Entrance is empty for a few seconds. The door opens and GIRL exits, rushing right off camera in an instant.
CUT TO: SAME DOORWAY AGAIN.
END TITLE: A MINAMAX PRODUCTION
Saturday.
Mina had to go to work today.
Lorene called her early, waking her. She sounded upset, but Mina pretended not to notice. All she could think about was no Max today. Instead she would have to cover the lunch shift at the restaurant. She would have to get it together and smile and be the face of calm and confidence. She had lied to David about having to work and now she really did have to work.
Lisa had to go to work today.
The twins could not be left with their father on Saturdays. He slept in and by the time he was up and about, the children had been awake for hours. In his misery and exhaustion, he had no patience. Mrs. Brenshaw was feeling ill today and couldn’t baby-sit even for a few hours. Lisa decided she would take the children to Lorene’s. She’d let them play in the living room and watch TV while she cleaned. This was not allowed by her company. But she couldn’t leave them alone with Mark.
Lorene did not have to go to work today.
She canceled her appointments and her session with Beryl at St. John’s. She would stay in bed and do nothing. She would let Mina handle everything and sleep in.
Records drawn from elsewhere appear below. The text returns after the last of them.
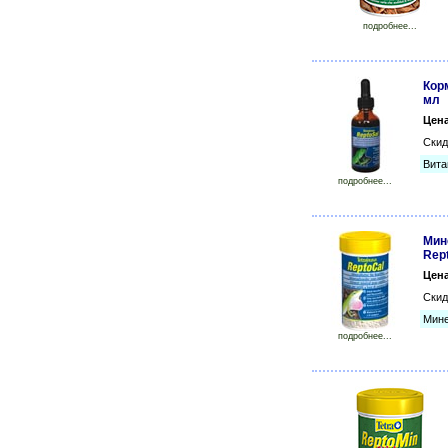
подробнее...
Корм
мл
Цен
Скид
Вита
подробнее...
Мин
Rep
Цен
Скид
Мине
подробнее...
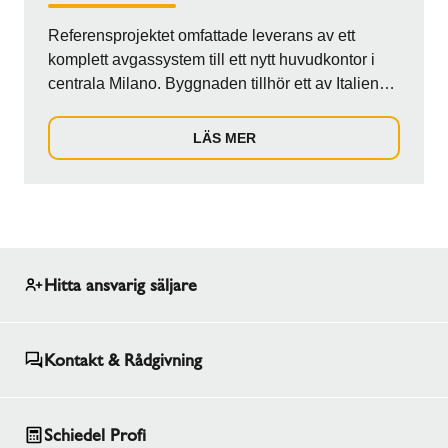
Referensprojektet omfattade leverans av ett
komplett avgassystem till ett nytt huvudkontor i
centrala Milano. Byggnaden tillhör ett av Italiens
ledande telekommunikationsföretag, en pionjär
inom fiberoptik med rikstäckande nätverk.
LÄS MER
Projektet ställde höga krav på teknisk
infrastruktur, inklusive avancerade system för
HVAC, nödkraft och brandskydd. Uppdraget
innebar att säkra driften för de generatorer som
förser fastighetens kritiska brandpumpar med
ström.
Hitta ansvarig säljare
Kontakt & Rådgivning
Schiedel Profi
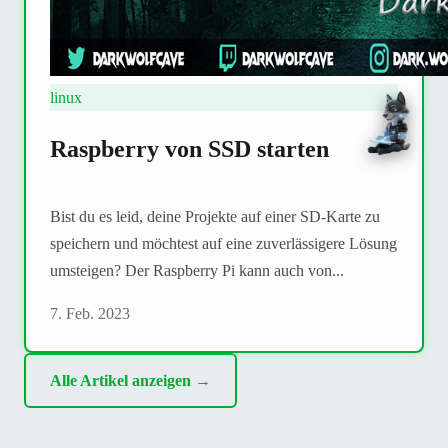
linux
Raspberry von SSD starten
Bist du es leid, deine Projekte auf einer SD-Karte zu
speichern und möchtest auf eine zuverlässigere Lösung
umsteigen? Der Raspberry Pi kann auch von...
7. Feb. 2023
Alle Artikel anzeigen →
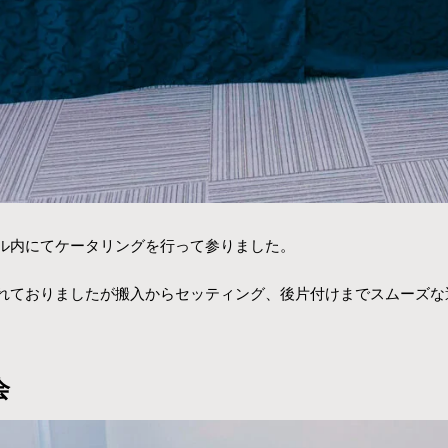
ル内にてケータリングを行って参りました。
れておりましたが搬入からセッティング、後片付けまでスムーズな
会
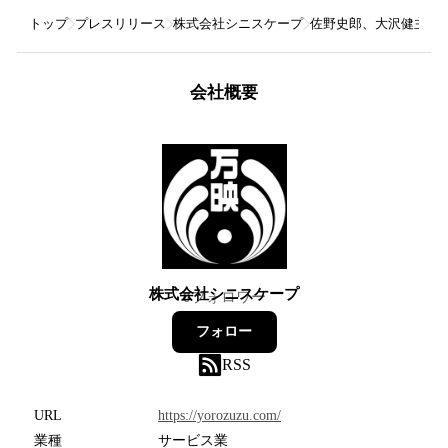
トップ
プレスリリース
株式会社シニスケープ
佐野史郎、大沢健主演
会社概要
株式会社シニスケープ
0
フォロワー
フォロー
RSS
URL
https://yorozuzu.com/
業種
サービス業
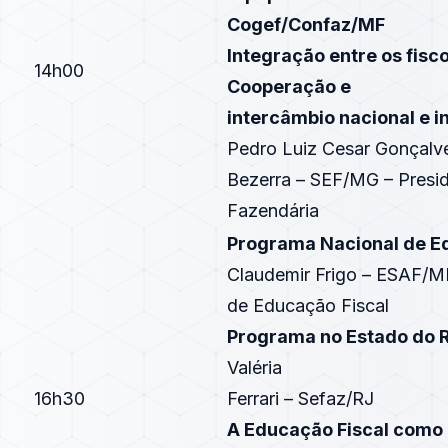
Cogef/Confaz/MF
Integração entre os fisc
14h00
Cooperação e
intercâmbio nacional e i
Pedro Luiz Cesar Gonçalv
Bezerra – SEF/MG – Presi
Fazendária
Programa Nacional de E
Claudemir Frigo – ESAF/M
de Educação Fiscal
Programa no Estado do R
Valéria
16h30
Ferrari – Sefaz/RJ
A Educação Fiscal como P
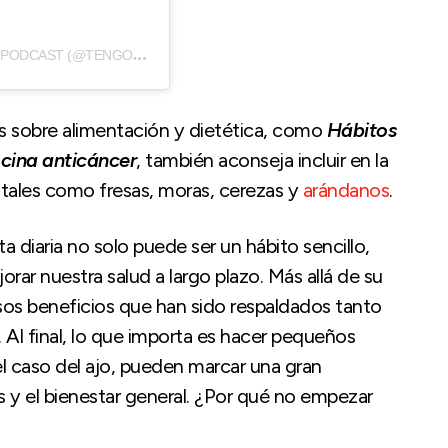
U
NA PUBLICACIÓN COMPARTIDA DE TENGO UN PLAN – PODCAST (@TENGOUNPLANPODCAST)
os sobre alimentación y dietética, como
Hábitos
ocina anticáncer
, también aconseja incluir en la
 tales como fresas, moras, cerezas y
arándanos
.
ta diaria no solo puede ser un hábito sencillo,
rar nuestra salud a largo plazo. Más allá de su
sos beneficios que han sido respaldados tanto
 Al final, lo que importa es hacer pequeños
l caso del ajo, pueden marcar una gran
 y el bienestar general. ¿Por qué no empezar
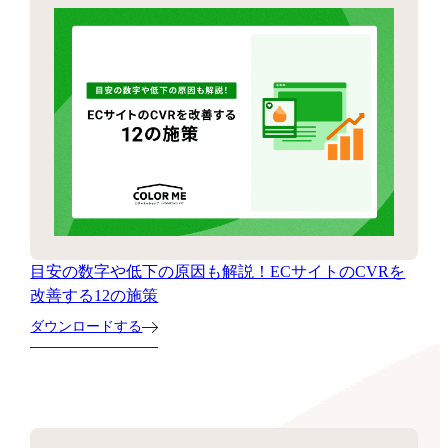
目安の数字や低下の原因も解説！ECサイトのCVRを
改善する12の施策
ダウンロードする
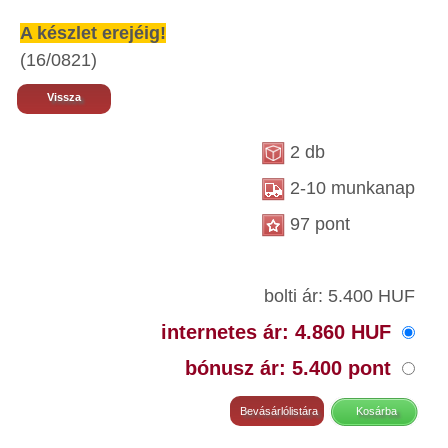
A készlet erejéig!
(16/0821)
Vissza
2 db
2-10 munkanap
97 pont
bolti ár: 5.400 HUF
internetes ár: 4.860 HUF
bónusz ár: 5.400 pont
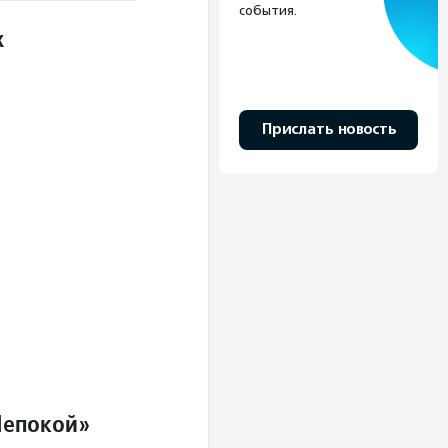
события.
х
Прислать новость
Непокой»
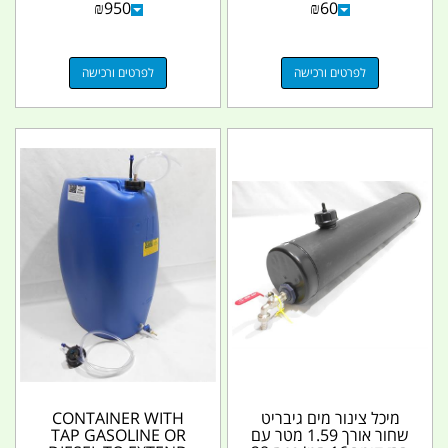
₪
950
₪
60
לפרטים ורכישה
לפרטים ורכישה
מיכל צינור מים גיבריט
CONTAINER WITH
שחור אורך 1.59 מטר עם
TAP GASOLINE OR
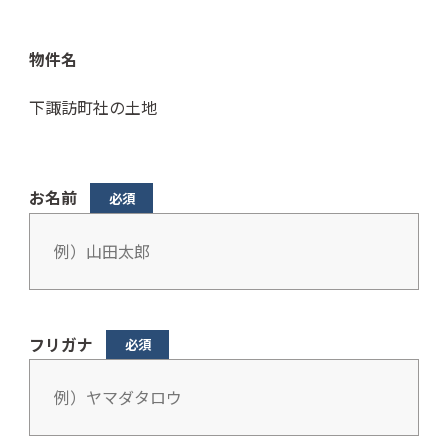
物件名
下諏訪町社の土地
お名前
フリガナ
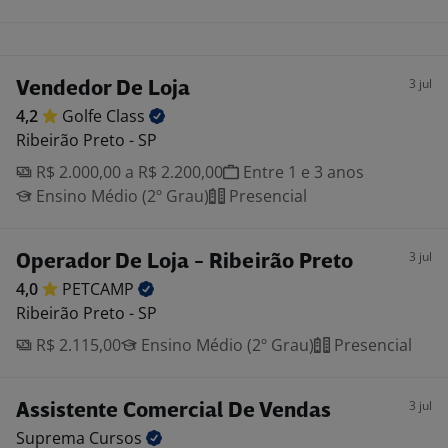
3 jul
Vendedor De Loja
4,2
Golfe
Class
Ribeirão Preto - SP
R$ 2.000,00 a R$ 2.200,00
Entre 1 e 3 anos
Ensino Médio (2º Grau)
Presencial
3 jul
Operador De Loja - Ribeirão Preto
4,0
PETCAMP
Ribeirão Preto - SP
R$ 2.115,00
Ensino Médio (2º Grau)
Presencial
3 jul
Assistente Comercial De Vendas
Suprema
Cursos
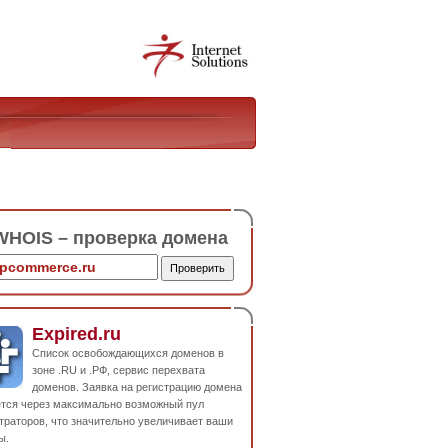
HOIS – проверка домена
Expired.ru
Список освобождающихся доменов в
зоне .RU и .РФ, сервис перехвата
доменов. Заявка на регистрацию домена
ется через максимально возможный пул
траторов, что значительно увеличивает ваши
ы.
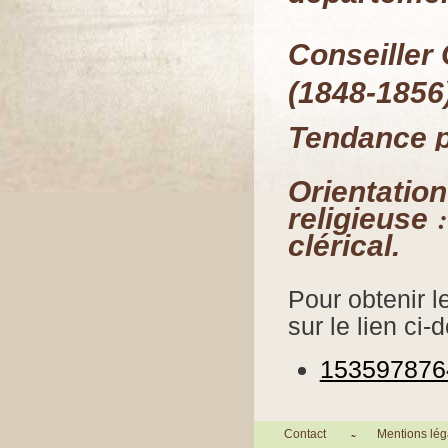
Conseiller
(1848-1856)
T
endance po
Orientation
:
religieuse
clérical.
Pour obtenir le
sur le lien ci-
1535978764.
Contact
Mentions lég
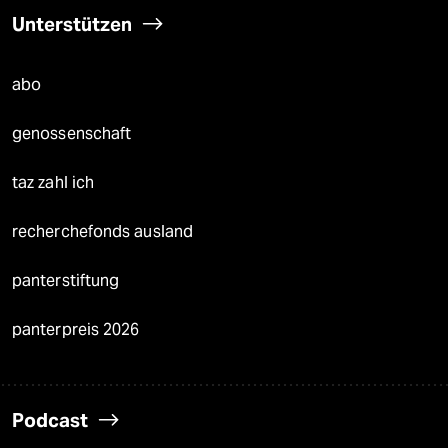
Unterstützen
abo
genossenschaft
taz zahl ich
recherchefonds ausland
panterstiftung
panterpreis 2026
Podcast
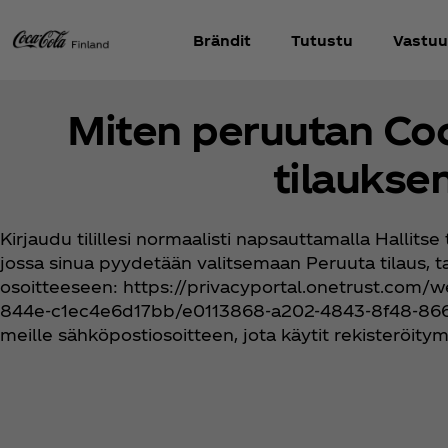
Brändit
Tutustu
Vastuu
Miten peruutan Coca
tilaukse
Kirjaudu tilillesi normaalisti napsauttamalla Hallitse t
jossa sinua pyydetään valitsemaan Peruuta tilaus, tai
osoitteeseen: https://privacyportal.onetrust.com
844e-c1ec4e6d17bb/e0113868-a202-4843-8f48-866
meille sähköpostiosoitteen, jota käytit rekisteröit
She would perhaps spend the day under her sheets, in the dark, trying to be still. She was contemplating some self-touch therapy when she heard the door unlock. She froze under her sheets, and then she remembered Saturday morning the cleaning woman, Lisa, came. She wouldn’t have any peace, not even one morning of it. She put on a chartreuse vintage silk kimono painted with tiny Eiffel Towers and black velvet Chinese slippers with sequins. She went down the spiral stairs intending to ask Lisa to cancel today’s cleaning. In the living room Lisa had her two five-year-olds, each grasping one hand. They were a boy and a girl, and Lorene watched as the heavyset woman arranged them on her couch with their toys in front of her large TV. Lisa had on a T-shirt that said “California” in looping cursive letters, with a stylized palm tree punctuating the final a.
“Mom, it’s much bigger than our TV,” the boy said.
“Yes, it is. Now, you guys watch cartoons just like at home. Don’t touch anything. Sit right here and afterward we’ll get ice cream.”
The children nodded and smiled and were already too occupied with the TV to bother with their mother any longer. When Lisa turned away from the kids and saw Lorene, she nearly fell back.